Task to carry out:
Sort through the listing below and keep each line with the word "KiCad". Copy those.

Supplied information:

=======

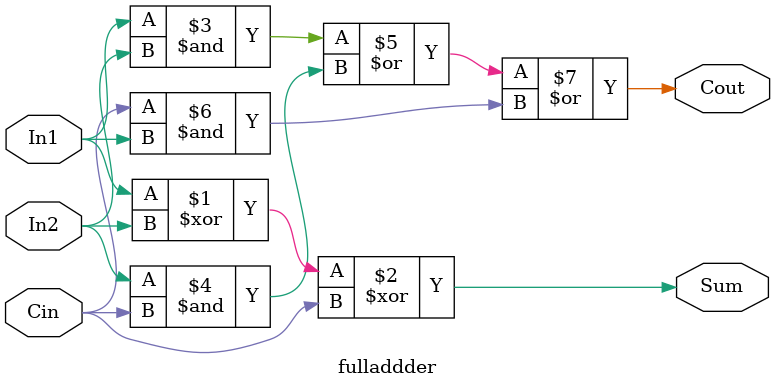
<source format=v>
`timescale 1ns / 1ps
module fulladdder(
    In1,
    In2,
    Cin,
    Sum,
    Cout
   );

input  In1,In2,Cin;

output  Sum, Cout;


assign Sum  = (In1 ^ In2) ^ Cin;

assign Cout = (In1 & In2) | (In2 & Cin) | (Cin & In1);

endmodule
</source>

=======

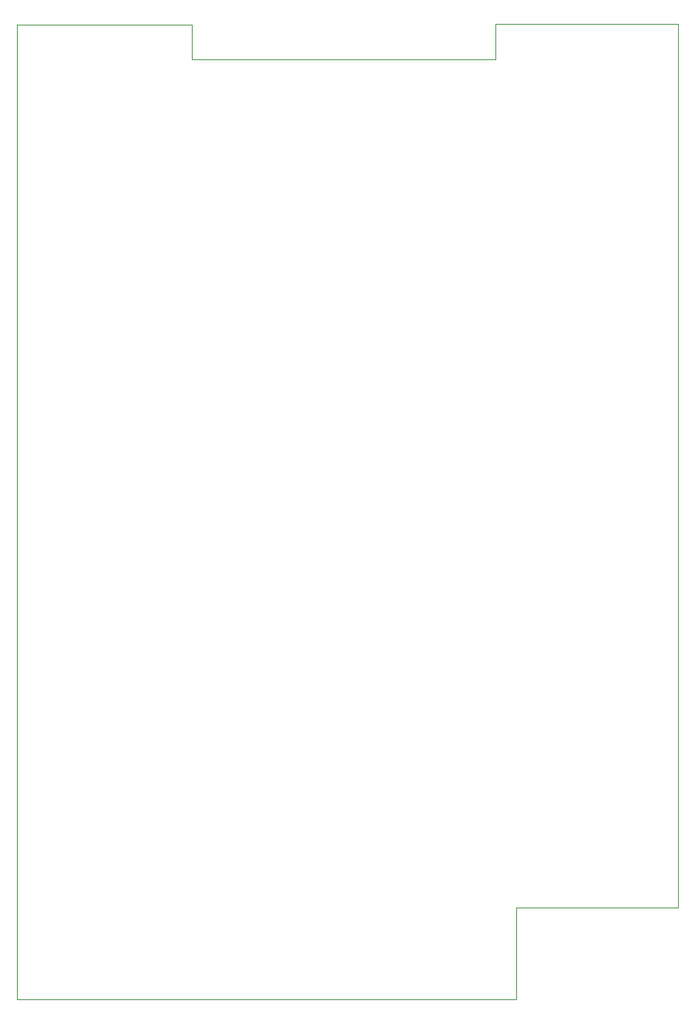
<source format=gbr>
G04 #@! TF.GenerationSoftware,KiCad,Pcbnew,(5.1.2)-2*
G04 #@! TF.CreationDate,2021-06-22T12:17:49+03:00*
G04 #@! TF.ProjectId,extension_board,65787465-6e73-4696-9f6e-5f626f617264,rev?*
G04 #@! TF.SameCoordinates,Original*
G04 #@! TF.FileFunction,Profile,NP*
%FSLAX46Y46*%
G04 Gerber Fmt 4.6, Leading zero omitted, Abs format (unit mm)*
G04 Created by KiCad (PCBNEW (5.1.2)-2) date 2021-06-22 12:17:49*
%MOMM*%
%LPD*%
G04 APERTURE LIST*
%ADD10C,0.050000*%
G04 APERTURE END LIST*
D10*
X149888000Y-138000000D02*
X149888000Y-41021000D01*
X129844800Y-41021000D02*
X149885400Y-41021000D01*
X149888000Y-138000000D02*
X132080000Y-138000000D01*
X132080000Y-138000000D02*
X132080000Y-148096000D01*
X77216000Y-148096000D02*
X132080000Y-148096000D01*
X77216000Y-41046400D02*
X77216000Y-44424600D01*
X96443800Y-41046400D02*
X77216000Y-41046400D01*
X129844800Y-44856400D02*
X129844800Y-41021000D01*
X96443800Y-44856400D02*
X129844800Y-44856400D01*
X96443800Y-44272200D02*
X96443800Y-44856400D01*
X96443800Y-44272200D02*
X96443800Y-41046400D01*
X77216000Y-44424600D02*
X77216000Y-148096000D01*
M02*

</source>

=======

Output of the task:
G04 #@! TF.GenerationSoftware,KiCad,Pcbnew,(5.1.2)-2*
G04 Created by KiCad (PCBNEW (5.1.2)-2) date 2021-06-22 12:17:49*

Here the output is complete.